Former Food and Drug Adminstration Chief Counsel Sheldon Bradshaw has been put on the defensive regarding the agency's ties to industry following House Oversight and Government Reform Chairman Henry Waxman's assertion last week that FDA priorities highly favor the pharmaceutical industry.
"He's just simply wrong about his assertion," Bradshaw said.
At issue is a June 2007 request by Bradshaw that his assistant e-mail him a list of priority guidance documents and regulations that Bradshaw -- then at the agency -- could give a top Health and Human Services official to resubmit to FDA as his priority projects.
"All appear to prioritize industry desires over consumer protection," according to a letter Waxman, D-Calif., sent FDA Commissioner Andrew von Eschenbach last week.
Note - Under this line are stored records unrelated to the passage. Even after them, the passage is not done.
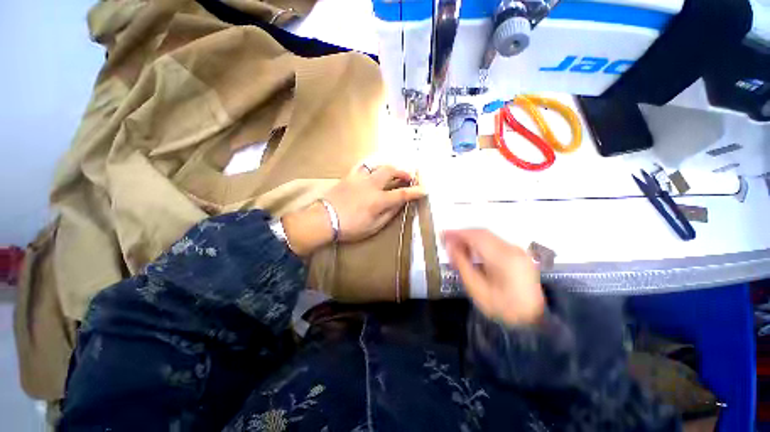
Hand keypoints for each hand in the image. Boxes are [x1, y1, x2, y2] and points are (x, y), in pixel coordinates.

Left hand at [324, 165, 425, 241]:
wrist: (324, 219)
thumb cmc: (350, 227)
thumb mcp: (373, 227)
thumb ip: (388, 214)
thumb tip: (399, 205)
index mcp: (378, 200)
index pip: (402, 194)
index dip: (415, 192)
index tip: (425, 190)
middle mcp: (371, 185)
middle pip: (391, 171)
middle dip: (403, 172)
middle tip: (408, 177)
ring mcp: (360, 178)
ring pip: (378, 165)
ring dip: (389, 168)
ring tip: (393, 173)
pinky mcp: (350, 176)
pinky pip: (363, 166)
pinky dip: (373, 167)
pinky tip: (374, 171)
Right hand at [443, 229, 544, 326]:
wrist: (531, 320)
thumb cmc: (500, 307)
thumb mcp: (476, 288)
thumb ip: (462, 264)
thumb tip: (450, 246)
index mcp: (503, 258)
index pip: (475, 236)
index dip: (457, 233)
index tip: (442, 234)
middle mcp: (512, 249)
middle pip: (482, 233)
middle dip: (462, 235)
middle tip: (447, 241)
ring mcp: (517, 250)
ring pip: (488, 236)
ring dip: (470, 238)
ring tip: (456, 248)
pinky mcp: (518, 254)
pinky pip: (494, 242)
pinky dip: (480, 243)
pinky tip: (471, 251)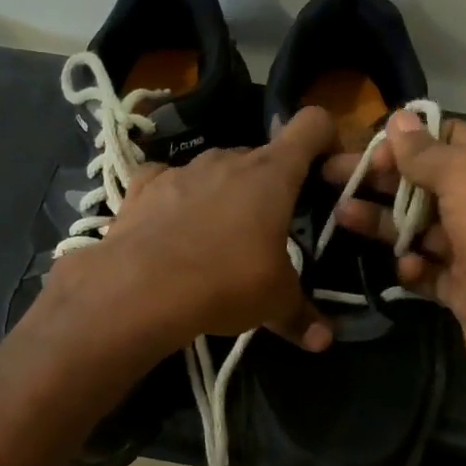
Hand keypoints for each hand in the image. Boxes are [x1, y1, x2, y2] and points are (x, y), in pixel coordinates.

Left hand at [50, 106, 336, 353]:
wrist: (139, 288)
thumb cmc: (225, 282)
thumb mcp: (274, 302)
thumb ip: (302, 316)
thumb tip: (324, 341)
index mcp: (272, 174)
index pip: (312, 125)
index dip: (326, 138)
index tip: (326, 170)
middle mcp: (228, 159)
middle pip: (261, 157)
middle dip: (270, 185)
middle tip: (270, 228)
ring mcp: (182, 169)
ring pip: (215, 170)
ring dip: (223, 193)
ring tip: (217, 238)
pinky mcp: (143, 185)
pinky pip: (167, 181)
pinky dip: (174, 197)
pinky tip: (170, 227)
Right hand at [326, 111, 465, 407]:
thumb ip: (427, 151)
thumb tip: (398, 121)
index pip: (448, 139)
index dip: (404, 141)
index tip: (363, 150)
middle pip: (427, 183)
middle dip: (382, 180)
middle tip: (332, 177)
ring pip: (422, 228)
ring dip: (385, 222)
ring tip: (343, 217)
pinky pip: (430, 271)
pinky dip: (413, 267)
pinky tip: (404, 268)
Waxman asked von Eschenbach to answer a series of questions by Oct. 6 to determine just how much precedence the list was given. Bradshaw questioned FDA's decision to even turn over the e-mail because as FDA's lawyer, his communications should be privileged.
FDA handed over the e-mail as part of an ongoing investigation, a spokeswoman for Waxman said. FDA declined to comment, and a spokeswoman said the agency would respond directly to Waxman's staff on the content of the letter.
Bradshaw declined to go into detail about his actions at the agency because he is limited in talking about former deliberations. He said the list was meant to help his office do its job representing the agency in court. "In putting together the list, I was advocating for the priorities and goals of the office of the chief counsel," he said. Bradshaw left FDA and joined Hunton & Williams in October 2007 as co-chairman of the law firm's food and drug group, where he represents drug companies.
Waxman singled out the first two priorities on the list that boost drug and device companies' legal defenses and relax FDA standards on promoting pharmaceuticals for uses not approved by the FDA, known as off-label use. While finalizing a guidance or rule at FDA typically takes years, Waxman noted "the first two items on the list appear to be moving in a matter of months."
FDA proposed the first priority, a regulation that helps protect the pharmaceutical and device industry from lawsuits, in January of this year and finalized it Aug. 15. Waxman wrote that the second priority, a guidance document on the use of medical journal articles to promote off-label use created in February, is on a fast track as well. Waxman and other Democrats raised concerns over both priorities as the documents moved through the agency's approval process.